Curate a walk
One Saturday afternoon last fall Chris met me at the Performing Arts Library, after a contentious school rezoning meeting I was reporting on for work, and we headed to tiny Box Kite café for coffee.
Unsettled and feeling sluggish, I hadn’t gotten further than the cafe in my own plan for the day, thinking a nap sounded nice, but when Chris pulled out a worn little yellow book called Tree Trails in Central Park, I knew he’d plotted a walk well in advance, perhaps in the bath the night before.
And ever since I’ve been working on a theory that life is lived best if approached through a series of enlightening, playful, curated escapades.
The prospect of a tree walk did not thrill me. Honestly, one tree looks pretty much like another to me. Take me to a used bookstore or a gift shop in Red Hook, Brooklyn with letterpress notecards.
But I plodded after my guide because it was a lovely day, in the mid-50s, chilly and sunny and perfect for walking. We entered Central Park near west 72nd Street and soon I learned we were in search of one particular tree—a cut-leaf European beech.

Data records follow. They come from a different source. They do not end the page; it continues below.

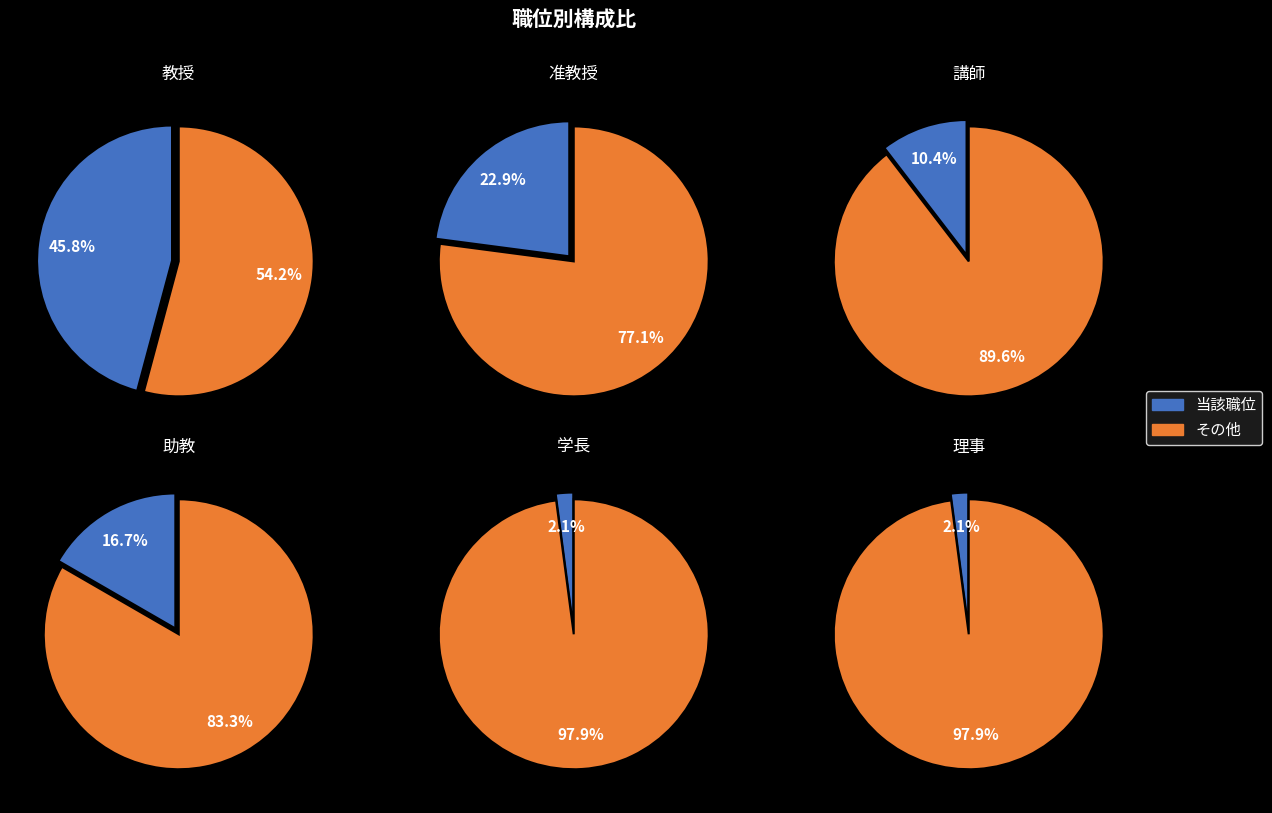

What is the total percentage of 理事 and 助教?

18.7%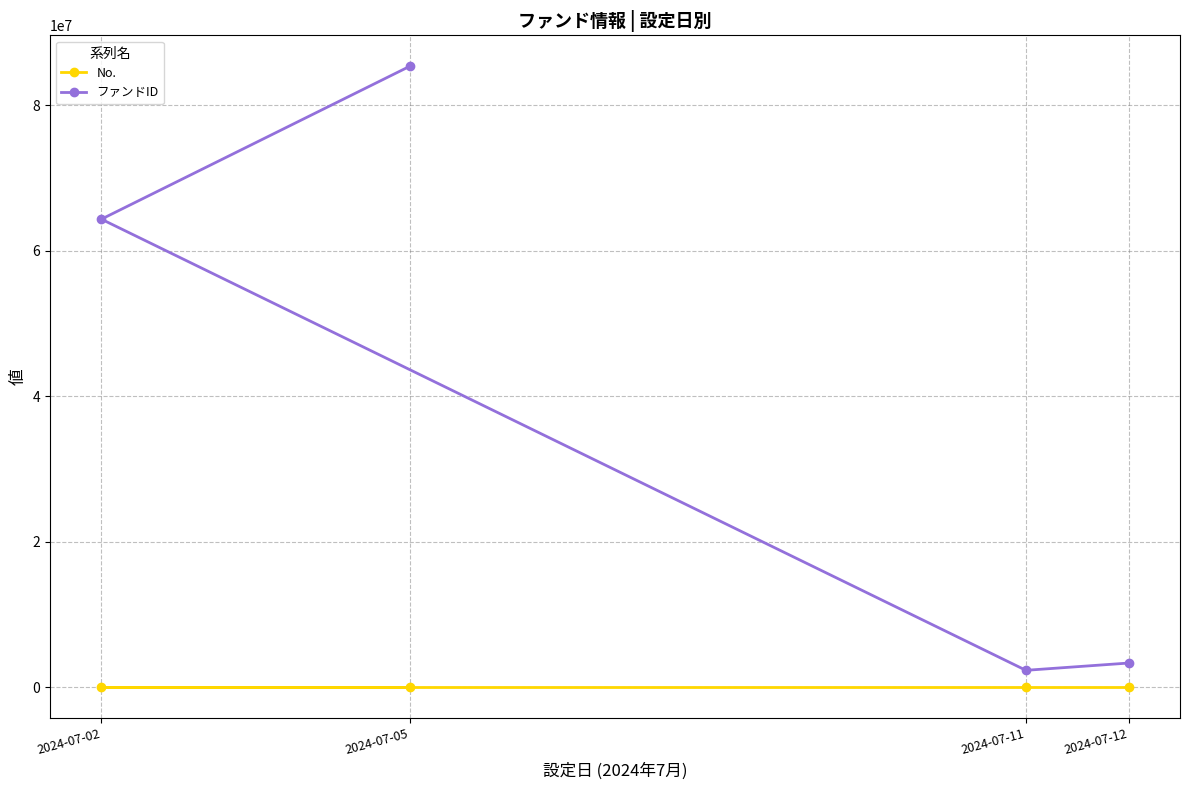

How many lines are shown in the chart?

2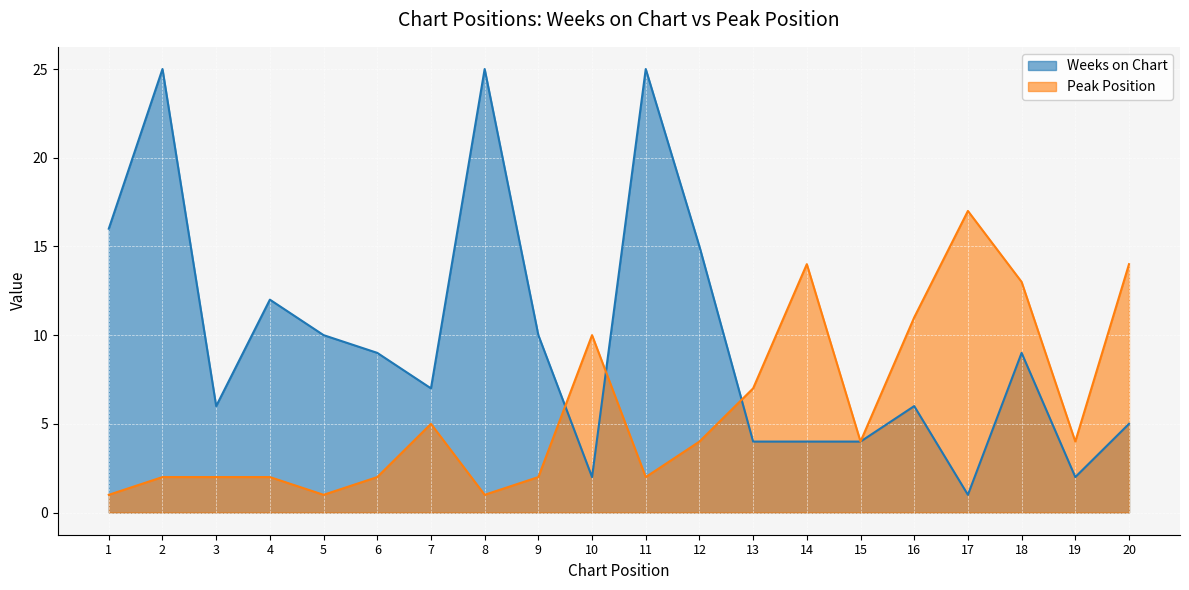

How many data points in Peak Position are above 4?

8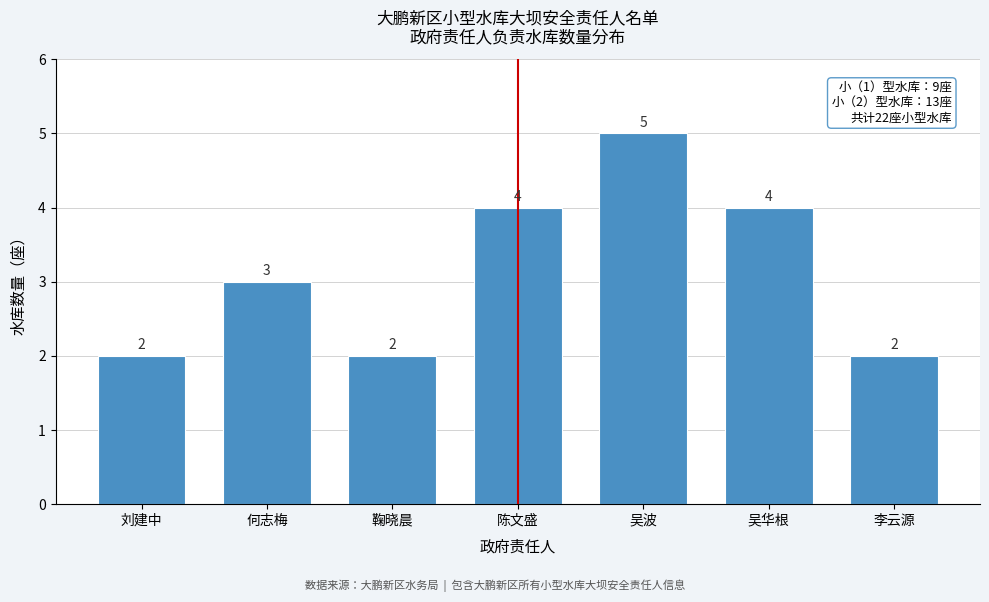

Reading right to left, transcribe all the data shown in this chart.

李云源=2	吴华根=4	吴波=5	陈文盛=4	鞠晓晨=2	何志梅=3	刘建中=2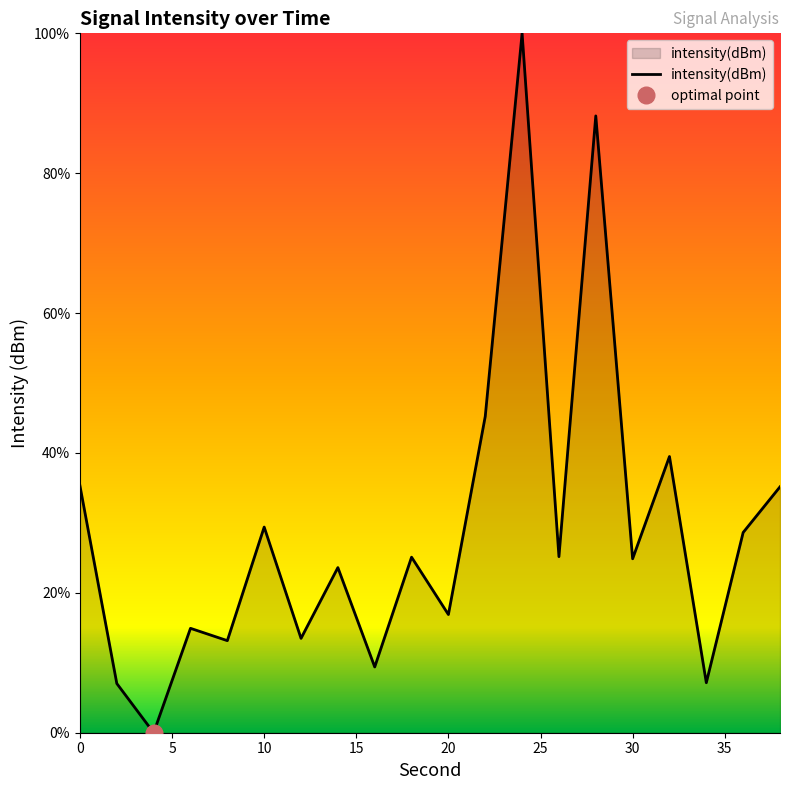

List the labels in order of value, smallest first.

4, 2, 34, 16, 8, 12, 6, 20, 14, 30, 18, 26, 36, 10, 38, 0, 32, 22, 28, 24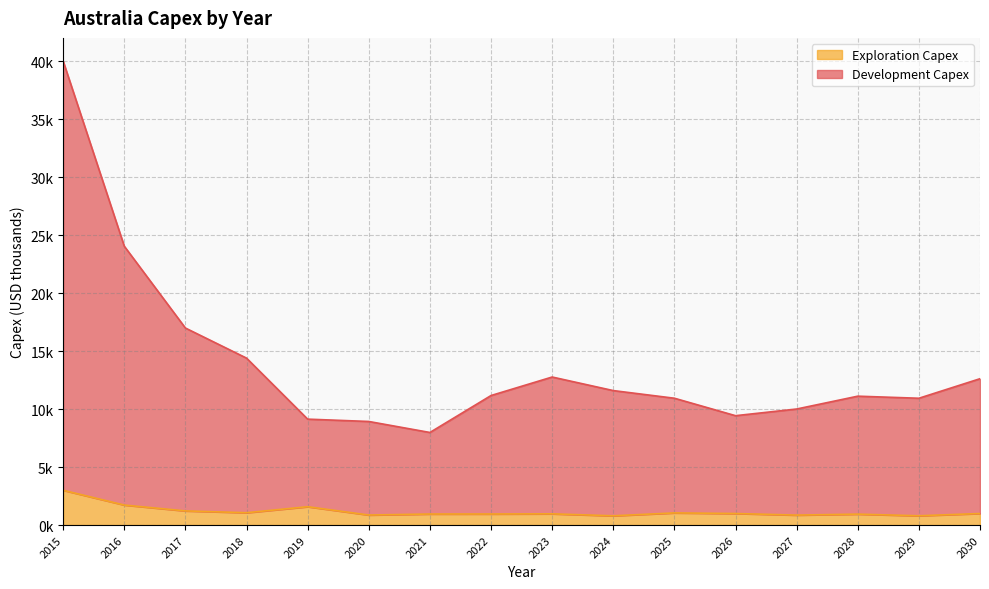

The Exploration Capex series shows 2114.0 at 2017. True or false?

False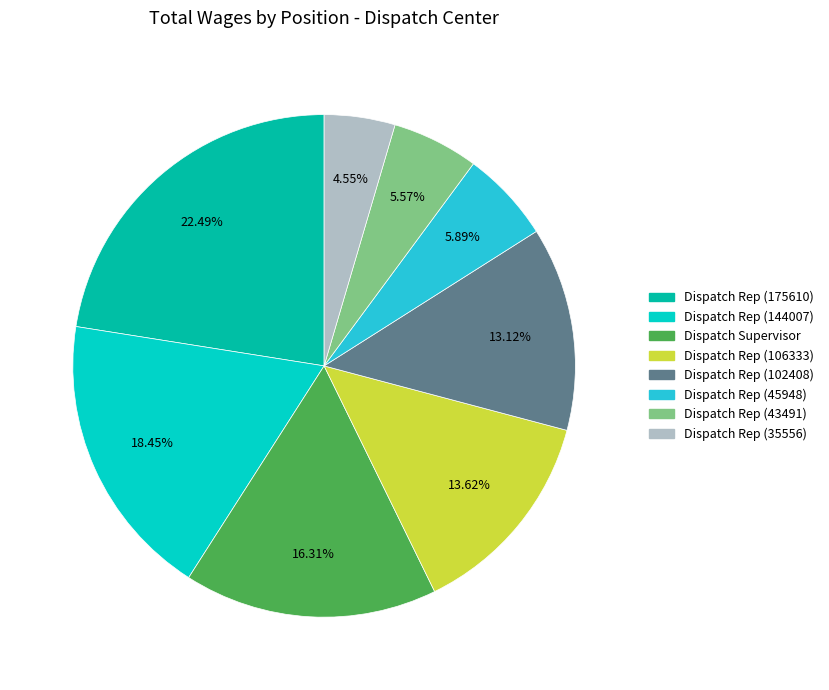

Is there any slice that represents more than half of the pie?

No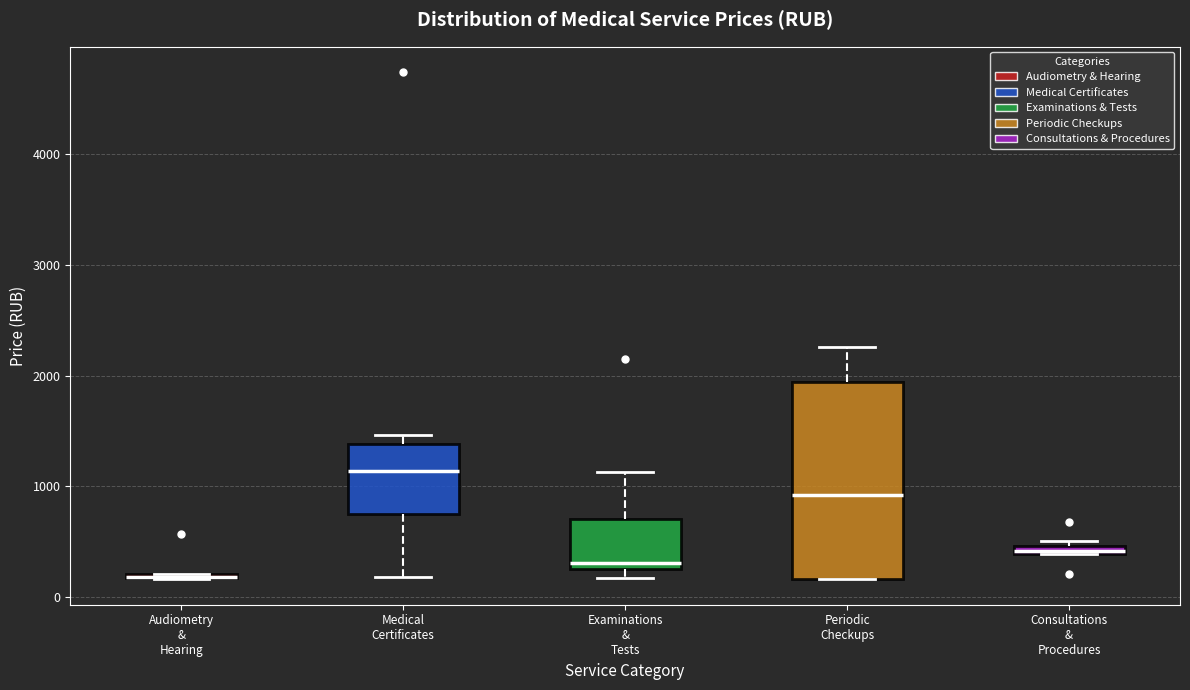

Comparing the boxes themselves (not the whiskers), which one is the tallest?

Periodic Checkups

It’s not easy to find a single tree across 843 acres, but the yellow book clued us in to these embossed numbered metal plaques on Central Park’s cast iron lampposts. They would guide us. The first two digits correspond to cross streets. (Who knew?) We wanted 7104, that is, a lamppost parallel to 71st Street. Now our walk took on the quality of an Easter egg hunt as we scouted around, calling out to each other the numbers on the lampposts.
As we tried to locate one lamppost that would lead us to one tree, I spotted papery, red-orange Chinese lanterns and swathes of purple-white asters, and felt my churning mind settle.
Chris hurried along the path as though the tree might get away from us and I realized that I, an educator, resist learning, because I think of it as work, but that this kind of learning was much more an exploit or caper in the nature of a scavenger hunt.
It reminded me of the time when Ingo and I packed snacks, lunches and a thermos of tea, and visited all 21 playgrounds in Central Park in one day. He was ten years old and it took us seven hours. Thanks to a little pre-research on adventure playgrounds, we learned more about the changing nature of play in NYC.
Chris has planned walks that followed evidence of all things Ethiopian in Harlem and all things Christian Science. One recent idea proposed by a friend was to walk the entire length of Myrtle Avenue and this opened whole new possibilities for ways of exploring the city. Myrtle Avenue is 8 miles long and snakes along from Flatbush Avenue in Downtown Brooklyn to Jamaica Avenue in Richmond Hill, Queens.
All of which brings me to the cut-leaf beech. We found this broad generous tree alongside the carriage turnaround, with people resting in its shade as I suppose people had for more than 100 years. It looked like a shout of joy, its feathered fingers stretching skyward.
On our walk home my vision had changed.
All I could see were trees, trees, trees.